I also ditched that powdered creamer from my morning coffee (it contained sugar and soybean oil) and replaced it with full-fat heavy cream … the only downside is that real cream in coffee tasted funny to me with the artificial sweetener, so I now use one spoonful each of Truvia and sugar to take the edge off. Might seem like a step back, but it’s still a huge improvement over the 4-5 spoonfuls of sugar I used to use–I think this is a pretty reasonable compromise, and at least it’s more natural.
So I am not following Paleo to the letter. Mark Sisson suggests 80/20, as in “try to be paleo 80% of the time and try not to splurge more than 20% of the time” (even Mark admits to adding a pinch of sugar to his coffee). I don’t know if I’m doing even that well (especially with all the dairy I consume–I could probably stand to cut down on it, to be honest), but I am definitely doing well the majority of the time. When I do splurge, I try to make it something I really love and I try to eat it slowly and make it a point to appreciate it. This is why I hardly ever bother with bread, but I’ll make the occasional exception for sweets.

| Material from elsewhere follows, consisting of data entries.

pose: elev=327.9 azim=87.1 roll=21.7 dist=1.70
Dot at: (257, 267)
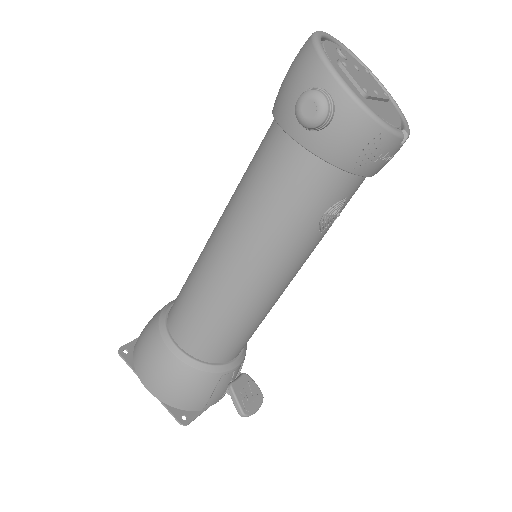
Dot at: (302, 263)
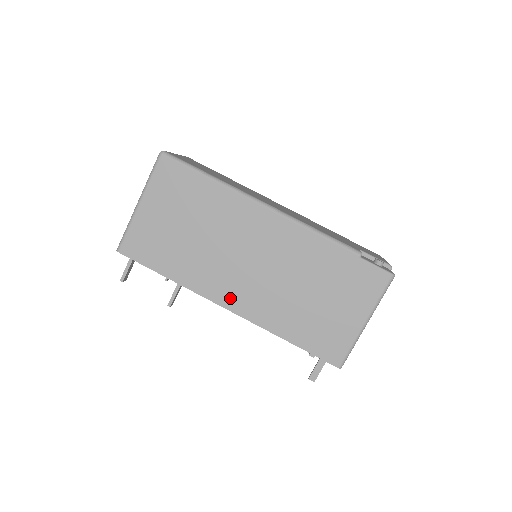
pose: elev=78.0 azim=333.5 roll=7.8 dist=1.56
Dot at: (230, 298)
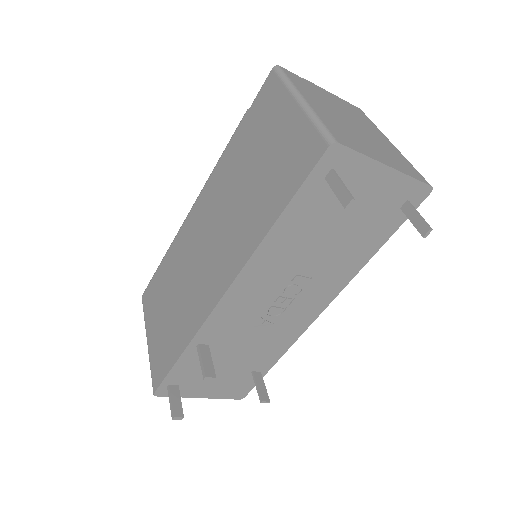
Dot at: (218, 285)
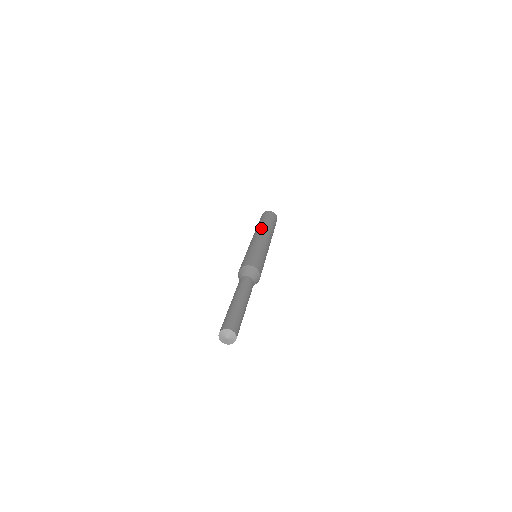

Speaking of which, unlike a lot of people, I have not lost my taste for sugar–but consuming it less often has made me appreciate it more and I think of it as more of a treat than the staple it used to be. I enjoy a Pepsi Throwback or two on the weekends, for example, but I generally avoid it during the week–it tastes so much better to me than it used to because of that.
But even with all these little exceptions I make to the “rules” of Paleo, I am enjoying success in the form of weight loss. At the point I’m writing this, I’ve lost nearly 25 lbs since I first started changing my eating habits in November 2012, averaging about a pound per week since then. My clothes have gotten too big, and this week I’ve been getting a lot of compliments from my co-workers. I still have a long way to go, and I’m sure I will hit a plateau at some point, since this normally happens with any weight loss attempt–when it does, I will probably bear down and try to follow it more strictly.

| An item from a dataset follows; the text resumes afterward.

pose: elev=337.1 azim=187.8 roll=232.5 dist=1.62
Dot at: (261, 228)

But for now, I’m enjoying the benefits of doing my own little version of it without feeling deprived–in fact, I rather enjoy it for the most part. Learning that our bodies NEED fat, and the reason so many diets fail is because people end up feeling hungry and deprived due to lack of fat and protein, that conventional wisdom is completely wrong in the belief that all fat is unhealthy, has really turned everything around. Fat and protein leaves you full and happy and it’s not unusual for me to simply skip dinner because I’m just not hungry in the evening. And it’s great being able to enjoy the high-fat stuff that I used to try to avoid like meat and cheese.
So that’s my experience with the Paleo “diet” so far. Feel free to ask any questions–maybe I’ll address them in a later article.